Communication tools that control the visual presentation of data from a presenter to a viewer are known in the art. These communication tools exist in a wide variety of applications, including multimedia slideshow presentations, videoconferences, video phone calls, and video productions—both professional and amateur.
One problem with currently available technology in this field is the skillset required to create high-quality “professional” presentations. Aesthetics play an important role in the effectiveness of such presentations, to capture and hold the viewer's interest. In professional data presentations such as news programs seen on television, highly skilled, trained directors are required to determine and implement the appropriate transition effects displayed to a viewer when the presentation transitions from one camera view to another. Examples of camera views from transitions are made include a close-up of the person reading the news, a view of the person reading the news along with an over the shoulder graphic, a view of the person reading the news with a scrolling text box at the bottom of the screen, a full screen shot of a video clip, and the like. Examples of available transition effects include wipes, dissolves, fades, focuses, flying planes, pushes, pulls, cuts, and the like. An improper selection of the type and timing of the transition effect to be used during a given transition may inadvertently detract from the presentation, giving it an amateurish or unprofessional appearance. Thus, it is important that appropriate transition effects be implemented.
In today's world, many people untrained in the art of directing data presentations are called upon to create and give presentations to audiences of varying sizes. Because it is highly unlikely that such persons have sufficient training or skill so as to make appropriate decisions required to properly implement transition effects, their presentations are unknowingly at risk and might fail for reasons unrelated to the presentation's substantive content. To ensure that the audience focuses on the message of the presentation and not on its production quality, and to possibly even impress the audience with a highly professional production quality, it is important that such unskilled/untrained users have access to a presentation tool that will provide the functionality of a trained and intelligent director.

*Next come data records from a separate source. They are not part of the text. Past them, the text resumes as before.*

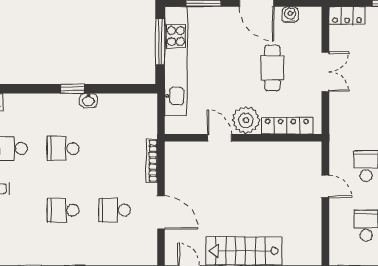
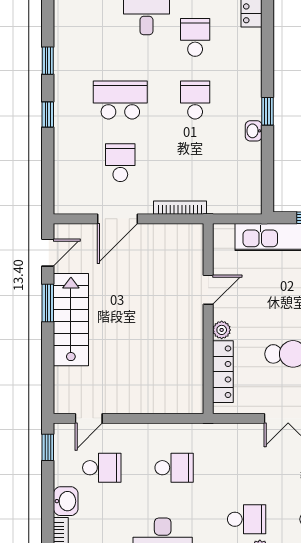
plant: (246, 120) -> (222, 330), width x0.53, depth x0.53
door: (325, 186) -> (89, 418), moved
school desk: (63, 210) -> (120, 100), width x1.85

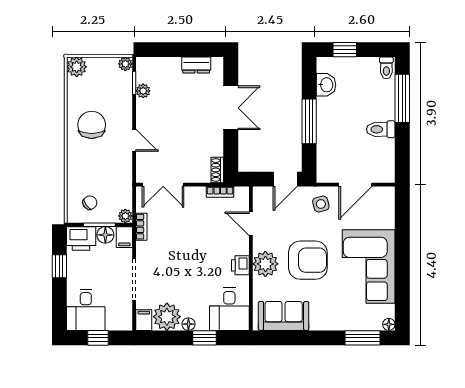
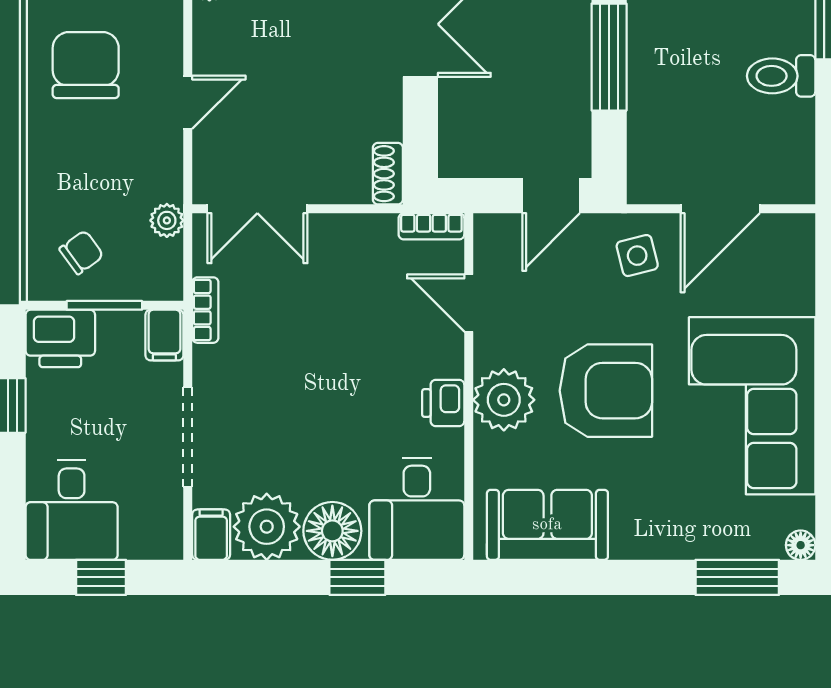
door: (134, 140) -> (188, 102), hinge flipped
bookcase: (220, 192) -> (431, 226), moved
plant: (125, 216) -> (167, 220), moved
floor lamp: (105, 235) -> (119, 330), removed
floor lamp: (188, 324) -> (332, 531), width x1.89, depth x1.89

As an example of a shortcoming indigenous to present prior art multimedia slideshow applications, it is often the case that during a slideshow the presenter will deviate from a planned sequence of slides. With prior art systems, transition effects are pre-selected for the predetermined slide sequence (see, for example, U.S. Pat. No. 5,640,522, the entirety of which is incorporated herein by reference). In such systems, and when the slides are presented out of sequence, either an inappropriate transition effect is displayed (e.g., when the planned transition is from slide 5 to slide 6 with transition effect E to be displayed therebetween, but instead the presenter transitions in an unplanned sequence from slide 5 back to slide 2, transition effect E is displayed even though it is not aesthetically congruous with a slide 5 to slide 2 transition) or an unaesthetic default transition effect is used (e.g., a straight cut). When such “unplanned” and unaesthetic transition effects are displayed during a presentation, especially in the middle of a presentation incorporating aesthetic transitions, the audience's attention often will shift to the inappropriate and many times disruptive transition effect and away from the presenter's message.
Another issue affecting the quality of a presentation is the presentation's style. Style is a wide-ranging concept that encompasses aspects such as the color, shape, and font of any graphical elements displayed during the presentation. It has been found to be desirable for a person creating a presentation to be able to globally define the presentation's style without concerning himself/herself with whether each piece of a presentation fits in with an overall desired style. Further, it has also been found to be desirable to permit the global change of a presentation's style after it or even a part of it has already been created.
For example, if a presenter were to deliver the same presentation to two different audiences that would have two different styles associated therewith (for example, a presentation given to an audience of 7 year old girls and then given to an audience of 7 year old boys), it highly desirable that the presenter be able to globally change the presentation style without being required to laboriously and individually enter stylistic changes to each piece of the presentation.